A Foreigner in Guangzhou, China
“Quoi!” “Quoi!” yelled belayers to their climbers all around me. Finding the 25 climbers, 15 routes, and three ropes was a joy. Their gear lay in a community pile, which resembled the communist culture these Cantonese climbers lived in. One owns the quickdraws, the other a rope and they met at the cliffs to climb together, if one couldn’t make, then the other borrowed his gear or didn’t climb.
I unpacked my own ropes, quickdraws, soloist, and other personal gear when one of them came strolling over. Between his limited English, my even more limited Cantonese, and a lot of hand and body motions, we decided on a perfect dihedral. I was happy to have a belayer, and he was happy to meet a foreign climber. Turns out that the area had been developed by another ex-pat several years before. No one has added a single route since.
By the end of the day, my rope had been used by every climber on the cliff, and I learned my first two Cantonese climbing words, “Quoi” said in third tone means to clip, but said in second tone means Quick-Draw. Being tone deaf, I am sure I mispronounced it several times.
By the end of the day, I’m also invited to eat dinner at a nearby restaurant. With only four Cantonese phrases, I still managed to understand most of the conversation, but I still have no idea what I ate six years later.
Like most climbing conversations I have had through the years, hands reached for imaginary handholds and faces showed emotions that could have won an academy award. It was first month living in China, and I was already accepted in the climbing community, the rest of life will take care of itself.
Having grown up in the suburbs of Northern California, living in Guangzhou, China was a very long way from home.

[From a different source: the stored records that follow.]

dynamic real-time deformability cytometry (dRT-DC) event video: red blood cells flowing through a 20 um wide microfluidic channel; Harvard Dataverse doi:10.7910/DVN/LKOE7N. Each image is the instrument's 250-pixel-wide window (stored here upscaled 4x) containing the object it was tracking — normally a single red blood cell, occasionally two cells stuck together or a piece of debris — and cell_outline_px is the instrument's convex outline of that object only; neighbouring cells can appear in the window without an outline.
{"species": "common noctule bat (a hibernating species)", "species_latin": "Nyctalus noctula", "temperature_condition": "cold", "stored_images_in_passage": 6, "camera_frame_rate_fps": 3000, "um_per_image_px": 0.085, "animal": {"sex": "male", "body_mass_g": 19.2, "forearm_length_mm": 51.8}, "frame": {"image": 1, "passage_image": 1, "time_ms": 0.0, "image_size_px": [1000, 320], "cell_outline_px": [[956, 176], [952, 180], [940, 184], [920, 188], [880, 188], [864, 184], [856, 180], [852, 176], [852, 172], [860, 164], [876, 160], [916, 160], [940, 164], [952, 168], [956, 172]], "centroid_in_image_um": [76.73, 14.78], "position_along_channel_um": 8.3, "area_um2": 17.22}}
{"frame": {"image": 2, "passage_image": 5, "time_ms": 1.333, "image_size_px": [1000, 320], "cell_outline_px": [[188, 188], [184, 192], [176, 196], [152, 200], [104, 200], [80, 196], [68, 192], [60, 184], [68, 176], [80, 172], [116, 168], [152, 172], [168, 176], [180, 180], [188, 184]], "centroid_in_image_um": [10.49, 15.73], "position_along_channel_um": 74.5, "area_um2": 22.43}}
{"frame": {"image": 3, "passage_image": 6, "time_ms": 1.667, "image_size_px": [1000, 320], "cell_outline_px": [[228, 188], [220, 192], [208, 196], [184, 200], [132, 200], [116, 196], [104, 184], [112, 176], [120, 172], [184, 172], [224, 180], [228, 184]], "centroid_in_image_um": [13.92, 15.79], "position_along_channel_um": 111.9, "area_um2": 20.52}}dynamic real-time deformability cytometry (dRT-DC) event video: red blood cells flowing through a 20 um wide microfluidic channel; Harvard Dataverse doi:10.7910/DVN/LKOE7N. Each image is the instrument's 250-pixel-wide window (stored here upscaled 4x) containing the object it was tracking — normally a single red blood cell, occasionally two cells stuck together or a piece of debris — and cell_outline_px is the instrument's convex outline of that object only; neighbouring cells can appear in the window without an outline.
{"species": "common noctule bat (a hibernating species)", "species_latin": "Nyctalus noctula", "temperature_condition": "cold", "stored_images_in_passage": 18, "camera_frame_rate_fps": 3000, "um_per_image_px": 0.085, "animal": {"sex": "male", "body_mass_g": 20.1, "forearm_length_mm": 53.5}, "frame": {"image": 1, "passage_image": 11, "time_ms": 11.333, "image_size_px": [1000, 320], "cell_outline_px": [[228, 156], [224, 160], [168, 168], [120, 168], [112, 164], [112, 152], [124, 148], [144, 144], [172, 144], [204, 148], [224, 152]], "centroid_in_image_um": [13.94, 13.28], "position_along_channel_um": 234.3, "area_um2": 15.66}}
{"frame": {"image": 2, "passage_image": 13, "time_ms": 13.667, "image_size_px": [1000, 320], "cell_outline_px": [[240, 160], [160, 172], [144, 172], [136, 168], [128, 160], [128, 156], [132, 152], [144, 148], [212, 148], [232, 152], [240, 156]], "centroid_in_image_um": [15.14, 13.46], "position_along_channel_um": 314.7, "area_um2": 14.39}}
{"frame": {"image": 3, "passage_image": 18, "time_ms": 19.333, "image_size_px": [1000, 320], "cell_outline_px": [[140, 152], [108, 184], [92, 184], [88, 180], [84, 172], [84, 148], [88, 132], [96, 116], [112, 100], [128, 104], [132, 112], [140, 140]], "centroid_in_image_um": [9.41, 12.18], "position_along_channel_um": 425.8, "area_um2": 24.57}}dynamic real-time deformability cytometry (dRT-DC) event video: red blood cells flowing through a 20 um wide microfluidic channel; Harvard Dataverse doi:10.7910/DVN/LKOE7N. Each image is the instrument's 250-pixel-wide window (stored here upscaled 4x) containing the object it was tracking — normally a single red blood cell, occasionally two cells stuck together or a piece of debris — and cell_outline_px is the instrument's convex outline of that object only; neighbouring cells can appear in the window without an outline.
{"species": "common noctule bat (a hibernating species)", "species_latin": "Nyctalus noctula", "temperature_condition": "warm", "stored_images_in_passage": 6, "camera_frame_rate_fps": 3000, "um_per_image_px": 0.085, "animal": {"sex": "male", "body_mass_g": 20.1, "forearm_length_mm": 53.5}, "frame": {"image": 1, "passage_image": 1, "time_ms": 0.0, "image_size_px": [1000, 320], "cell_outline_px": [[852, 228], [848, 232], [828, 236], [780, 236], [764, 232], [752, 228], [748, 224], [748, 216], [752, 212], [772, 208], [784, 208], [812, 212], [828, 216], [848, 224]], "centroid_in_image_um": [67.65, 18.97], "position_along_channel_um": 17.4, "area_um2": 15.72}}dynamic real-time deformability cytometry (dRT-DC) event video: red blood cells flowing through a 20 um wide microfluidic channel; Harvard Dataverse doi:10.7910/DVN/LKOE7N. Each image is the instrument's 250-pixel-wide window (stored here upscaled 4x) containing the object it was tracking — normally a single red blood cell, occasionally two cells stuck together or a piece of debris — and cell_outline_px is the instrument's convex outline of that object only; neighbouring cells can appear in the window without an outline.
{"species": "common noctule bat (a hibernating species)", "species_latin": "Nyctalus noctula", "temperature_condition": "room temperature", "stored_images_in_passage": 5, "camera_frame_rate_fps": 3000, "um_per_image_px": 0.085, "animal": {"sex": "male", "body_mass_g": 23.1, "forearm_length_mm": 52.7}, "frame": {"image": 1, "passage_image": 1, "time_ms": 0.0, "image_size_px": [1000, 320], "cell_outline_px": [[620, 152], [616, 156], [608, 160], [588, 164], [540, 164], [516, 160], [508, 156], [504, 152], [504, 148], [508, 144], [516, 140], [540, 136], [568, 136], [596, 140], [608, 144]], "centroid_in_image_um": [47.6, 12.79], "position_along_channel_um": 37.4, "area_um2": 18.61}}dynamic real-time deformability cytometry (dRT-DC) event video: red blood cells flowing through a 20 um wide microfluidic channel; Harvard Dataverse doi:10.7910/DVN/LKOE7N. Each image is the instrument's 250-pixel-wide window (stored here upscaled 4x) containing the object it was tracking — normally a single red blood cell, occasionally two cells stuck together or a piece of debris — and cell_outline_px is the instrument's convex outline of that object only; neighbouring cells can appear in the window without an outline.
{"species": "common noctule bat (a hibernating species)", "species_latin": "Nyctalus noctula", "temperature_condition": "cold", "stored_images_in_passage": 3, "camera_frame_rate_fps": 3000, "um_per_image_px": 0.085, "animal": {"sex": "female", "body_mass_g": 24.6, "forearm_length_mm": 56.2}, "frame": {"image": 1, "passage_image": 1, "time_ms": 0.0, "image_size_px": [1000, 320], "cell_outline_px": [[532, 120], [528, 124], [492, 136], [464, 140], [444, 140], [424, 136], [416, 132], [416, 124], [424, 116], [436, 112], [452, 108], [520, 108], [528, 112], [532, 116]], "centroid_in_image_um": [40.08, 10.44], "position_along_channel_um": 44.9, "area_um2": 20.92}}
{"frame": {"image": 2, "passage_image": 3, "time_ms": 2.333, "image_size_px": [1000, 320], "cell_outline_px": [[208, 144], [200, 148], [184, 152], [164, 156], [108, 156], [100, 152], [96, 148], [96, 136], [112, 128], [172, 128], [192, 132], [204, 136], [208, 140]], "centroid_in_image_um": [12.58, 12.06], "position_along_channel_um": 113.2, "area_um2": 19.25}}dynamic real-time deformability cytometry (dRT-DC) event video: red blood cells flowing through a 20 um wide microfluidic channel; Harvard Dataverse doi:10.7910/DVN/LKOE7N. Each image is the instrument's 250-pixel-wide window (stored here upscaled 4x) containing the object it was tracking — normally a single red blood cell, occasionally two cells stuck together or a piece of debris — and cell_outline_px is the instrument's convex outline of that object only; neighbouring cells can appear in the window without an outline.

Guangzhou, AKA the Factory of the World, has a constant lead grey sky and over twelve million people. During the next couple months, I developed my Cantonese and some new routes. My circle of climbing partners grew and my life started to feel pretty much like it has in just about every place I’ve lived. This experience isn’t unique, many expats use climbing as a bridge into another culture. Actually, climbing also bridged the culture gaps I faced when I moved from California to Tennessee.